One of her lawyers asked him, “Did you ever refer to Ms. Sanders as a ho?”

“Please,” Thomas said. “No. Come on.”

In one instance, Thomas was pressed to describe how he approached Browne Sanders for a hug, one that she said she turned away from.

“I think I put my left hand on her,” he said. “I guess it would be her right shoulder and I said, ‘Hey, Nuch, how you doing?’ And I went to give her a kiss on the cheek, and you know, that is when I got that reaction.”

In her account, Browne Sanders said she resisted him and that he said, “What, I can’t get any love from you today?”

It is a portrait of executive-suite strife and pettiness that no league wants on public display, let alone so soon after the scandal that has focused on the actions of a former referee, Tim Donaghy, who pleaded guilty last month to two felony counts of conspiring with gamblers. An N.B.A. spokesman last week declined to say whether Commissioner David Stern or any other league officials had urged Dolan and Thomas to settle privately with Browne Sanders.

“Bottom line, it’s going to get ugly,” said Mike Paul, an image consultant who specializes in assessing the reputations of sports figures in crisis. “She is prepared to have her reputation sullied to get her case heard. She is not prepared to back down. She’s not willing to walk away with nothing.”

A crucial element of the case is whether the Garden can show that Browne Sanders was fired for flagging competence — although from 2002 to 2005 she received bonuses that totaled $217,500 — or whether it violated federal law by dismissing her for claiming harassment. Depositions from Dolan; Hank J. Ratner, the Garden’s vice chairman; and Barry Watkins, its chief spokesman, seek to establish that Browne Sanders could not handle the budgeting aspect of her job and could not adapt to the way the company did its business.
“I really felt that there was that disconnect that, you know, she wasn’t getting it,” Ratner said. He added, “She didn’t have, I think, the real financial skills needed, and she was very territorial.”

Browne Sanders, who was recently named an associate athletic director at the State University of New York at Buffalo, has seized on a statement by Dolan to prove that she was fired in retaliation for her harassment complaints.

In his deposition, Dolan said that she “could have continued on doing her job” if she had not disrupted the Garden’s investigation by asking other employees to recall incidents that would build her case, an activity she said was legitimate.
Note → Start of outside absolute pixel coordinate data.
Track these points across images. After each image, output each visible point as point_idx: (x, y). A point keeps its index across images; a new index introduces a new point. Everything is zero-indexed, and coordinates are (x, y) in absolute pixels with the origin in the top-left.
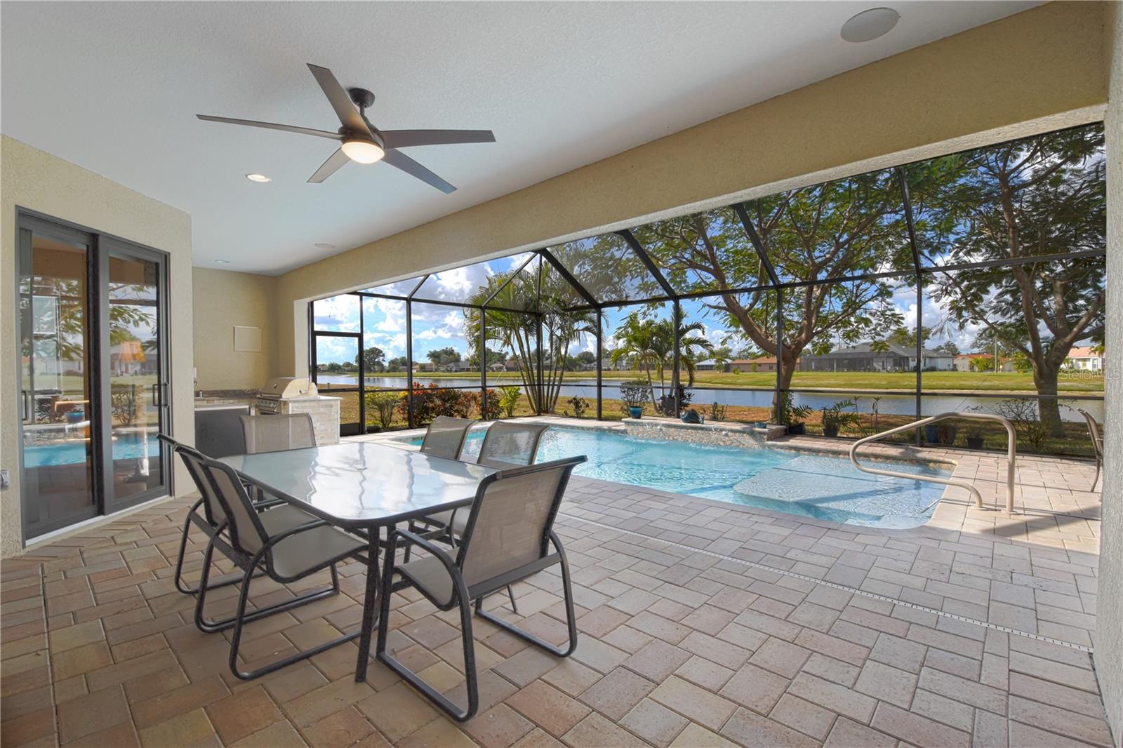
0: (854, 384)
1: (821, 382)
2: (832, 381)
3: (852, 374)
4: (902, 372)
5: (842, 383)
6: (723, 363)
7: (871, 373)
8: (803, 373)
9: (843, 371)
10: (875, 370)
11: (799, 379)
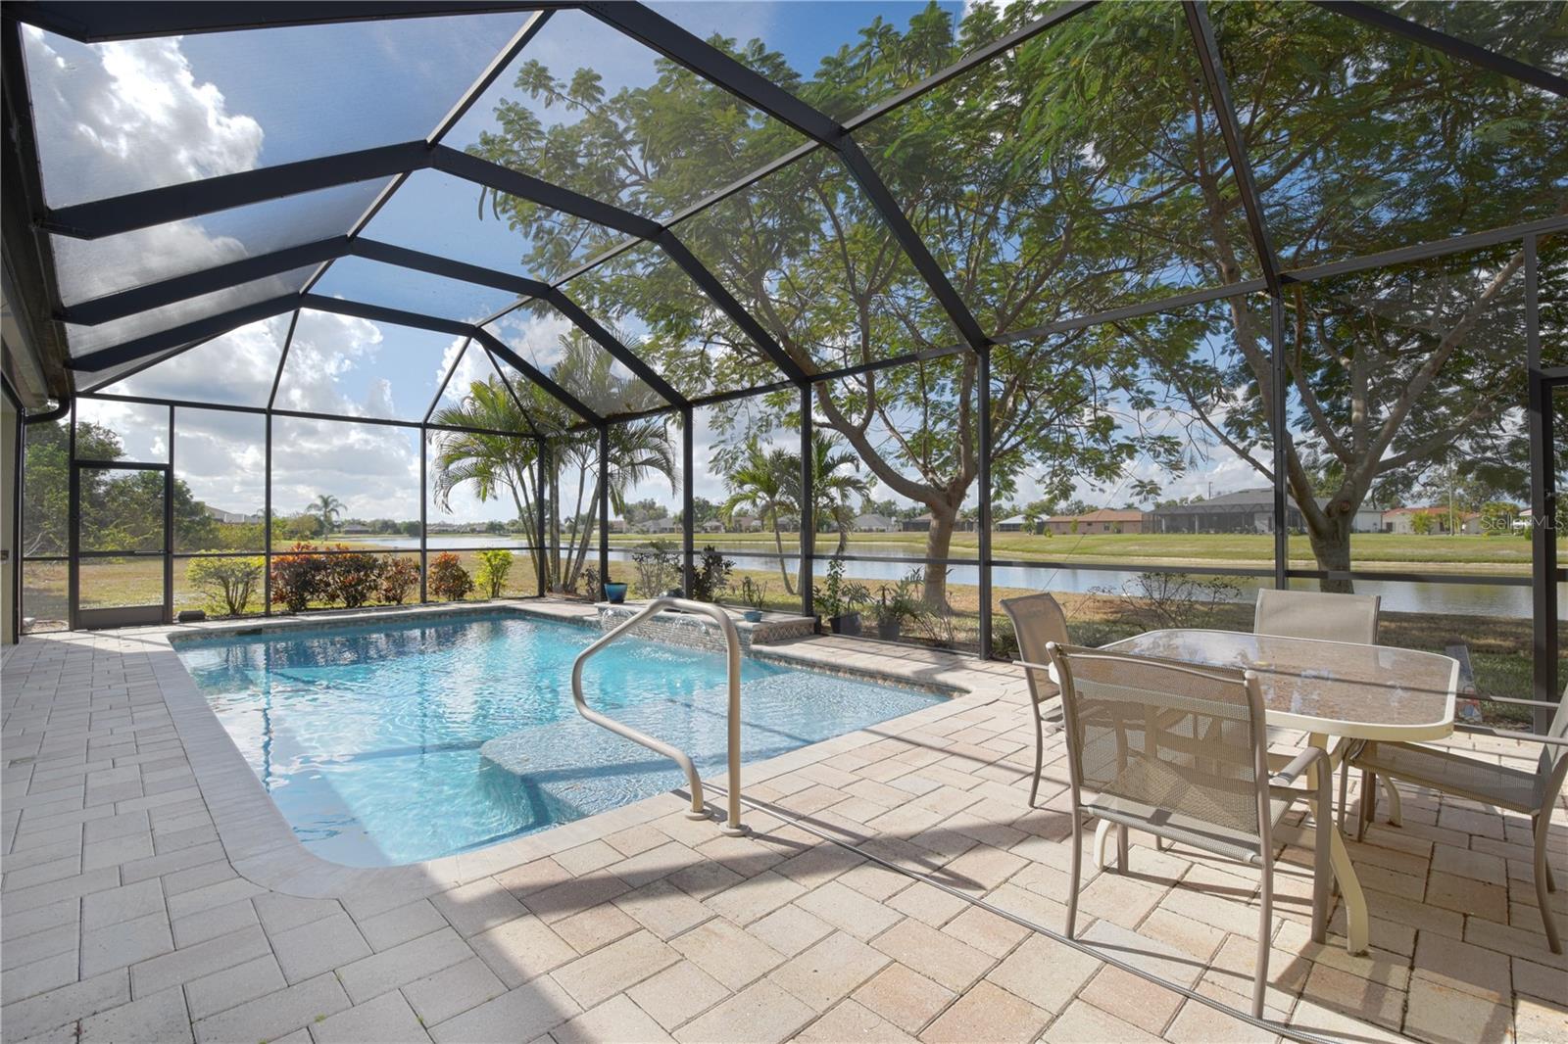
0: (1220, 553)
1: (1171, 549)
2: (1187, 549)
3: (1220, 536)
4: (1296, 535)
5: (1203, 551)
6: (1036, 520)
7: (1250, 536)
8: (1146, 536)
9: (1208, 533)
10: (1256, 531)
11: (1136, 545)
Browne Sanders said a subordinate told her of vile comments by the Knicks’ Stephon Marbury that she said were influenced by Thomas’s attitude to her.

Dolan said that Browne Sanders’s “tampering” was the “last straw” that “led me to the conclusion that her employment at the company was over with.”

Joanna Grossman, a professor of law at Hofstra University, said that retaliation could lead to monetary damages as severe as those that might be levied for harassment accusations.

“It’s often the case where retaliation is often easier to prove than the underlying claims,” Grossman said.

The Garden’s timing in firing Browne Sanders to conclude its in-house investigation of her accusations, she said, “makes for a pretty good case for retaliation.”

Dolan also said Browne Sanders’s work was declining, but in asserting that he fired her for tampering, he raised a potentially more inflammatory rationale for her dismissal than what the Garden claimed when she filed her lawsuit and what it told the federal Equal Employment Opportunity Commission. The commission ruled in Browne Sanders’s favor, but Lynch disallowed the ruling as evidence in the case. He also granted the defense’s motion to use as evidence that Browne Sanders filed an sexual-harassment grievance when she worked at IBM.

Lynch offered a skeptical view in an order last month about the fact that Browne Sanders did not file a formal complaint against Thomas until December 2005, well after she contended the harassment began the previous February. But he also wrote that a “reasonable jury” could infer that the Garden “had a stronger motive to retaliate than most employers” because of its public profile, and a “stronger motive to protect Thomas, who may have been perceived as a critical contributor to the team’s success.”